Lunes 24 DE Junio DE 2019
Nación

Nuevo edificio del Registro de la Propiedad en Quetzaltenango se queda sin fachaleta

La Conred recomienda  establecer un área de aislamiento para evitar que las personas pasen demasiado cerca del inmueble, ante las fallas que presenta el acabado de la construcción.

 

Fecha de publicación: 10-04-18
Por: Rolando Quemé elPeriódico

 

 

Las autoridades del Segundo Registro de la Propiedad Inmueble en Quetzaltenango esperan un informe de la Coordinadora Nacional para la Reducción de Desastres (Conred) sobre las condiciones del nuevo edificio de la sede, que fue inaugurado el 29 de enero de 2016.

José Esponda, director de la institución, indicó que de ese resultado analizarán plantear una denuncia contra la empresa constructora y  demandarán el pago de la fianza a la aseguradora, que asciende a Q800 mil, por la fallas que presenta el inmueble.

“Reconocemos que no son fallas en la infraestructura, las fallas son en el acabado”, dijo Mónica Santos, representante de la Unidad Técnica del Registro, quien explicó que el proyecto aún no está liquidado y no pueden iniciar la segunda fase que comprende la construcción de las bodegas y el pavimento del parqueo.

La construcción empezó en 2012 con la firma Calsa, S.A. El proyecto inicial presentado tres años antes del comienzo de los trabajos incluía  un inmueble de tres niveles, un elevador  y el pavimento del estacionamiento, por Q18 millones. Sin embargo, se presentó un rediseño y su costo final fue de Q29 millones, sin el elevador y sin el parqueo.

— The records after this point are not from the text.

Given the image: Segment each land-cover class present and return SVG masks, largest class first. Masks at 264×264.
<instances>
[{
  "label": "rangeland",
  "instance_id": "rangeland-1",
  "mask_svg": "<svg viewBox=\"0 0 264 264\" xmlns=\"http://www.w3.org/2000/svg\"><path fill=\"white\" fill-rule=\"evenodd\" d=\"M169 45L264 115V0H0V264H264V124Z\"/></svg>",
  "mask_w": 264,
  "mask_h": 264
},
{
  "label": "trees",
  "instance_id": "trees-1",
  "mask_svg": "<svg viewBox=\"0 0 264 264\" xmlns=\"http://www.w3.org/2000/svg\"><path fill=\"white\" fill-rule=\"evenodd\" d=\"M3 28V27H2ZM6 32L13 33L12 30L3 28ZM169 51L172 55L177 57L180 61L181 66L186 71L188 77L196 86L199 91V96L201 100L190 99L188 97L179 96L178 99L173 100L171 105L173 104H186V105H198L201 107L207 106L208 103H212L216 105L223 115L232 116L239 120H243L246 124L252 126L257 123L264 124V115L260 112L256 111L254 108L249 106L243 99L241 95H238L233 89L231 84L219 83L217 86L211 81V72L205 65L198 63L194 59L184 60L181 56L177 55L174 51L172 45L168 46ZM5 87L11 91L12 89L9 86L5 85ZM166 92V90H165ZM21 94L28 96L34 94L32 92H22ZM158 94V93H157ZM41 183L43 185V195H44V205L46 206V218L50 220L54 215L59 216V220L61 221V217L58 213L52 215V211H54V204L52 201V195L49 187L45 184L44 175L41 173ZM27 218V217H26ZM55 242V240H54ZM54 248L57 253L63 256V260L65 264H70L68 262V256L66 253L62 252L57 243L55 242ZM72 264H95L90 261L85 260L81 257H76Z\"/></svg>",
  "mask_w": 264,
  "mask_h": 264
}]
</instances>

“Considerando que la fachaleta se está cayendo desde una altura de 20 metros, podría ser peligroso para las personas que visitan el lugar, por lo cual se han hecho ya algunas recomendaciones a la institución”, dijo Sandino Monzón, representante de la Conred en dicho departamento.

Se debe aislar el área de gran parte del edificio y de la entrada principal ya que toda la construcción ha sido cubierta con fachaleta. “La estructura no tiene ningún riesgo, es el acabado. Presentaremos un informe en los próximos días”, dijo.

Mientras tanto, la Contraloría General de Cuentas a través de la jefe de la Unidad de Acceso a la Información Pública, Zully Morales, en Quetzaltenango,  indicó que dicha obra “está siendo fiscalizada y la auditoría está en su última fase, y no podrá dar a conocer el resultado hasta que se cumpla con el proceso de notificación”.

En el informe de Ejecución Presupuestaria 2016-2017 presentado por la Contraloría al Congreso,  se registra el edificio como una construcción en proceso y que se administra bajo la figura de fideicomiso.

“ Se procedió a trasladar la información  a la Dirección de Auditoría de Entidades Autónomas y Descentralizadas mediante oficio No.CGC-EEA-SRP-27-2015 con el propósito de ser trasladada a la Dirección de Fideicomiso de la Contraloría para su respectiva fiscalización. El saldo que refleja el Balance General al 31 de diciembre de 2014 es de Q27, 629,616.27”, señala el informe.

El exregistrador Arodi Sazo, quien asumió en 2016, indicó que a las dos semanas de estar en el cargo, la fachaleta del edificio empezó a caerse. “Pedimos que se ejecutara la fianza para que la constructora reparara los daños, no queríamos dinero”, citó. Se buscó a Pedro Cabrera, quien fungía como registrador en el año en el cual se inició la obra, pero se abstuvo de dar declaraciones sobre el tema.

Las nuevas autoridades también han identificado otro problema: el inmueble no tiene la capacidad para el archivo de los libros mayores donde están asentados todos los datos de las propiedades de los departamentos de Huehuetenango, Quiché, Sololá, San Marcos, Retalhuleu y Quetzaltenango.  Dichos expedientes permanecen en el antiguo edificio del Registro. “Aunque ya se tienen digitalizados la mayoría de los libros mayores, los expedientes originales permanecen en el otro edificio”, reconoció Esponda.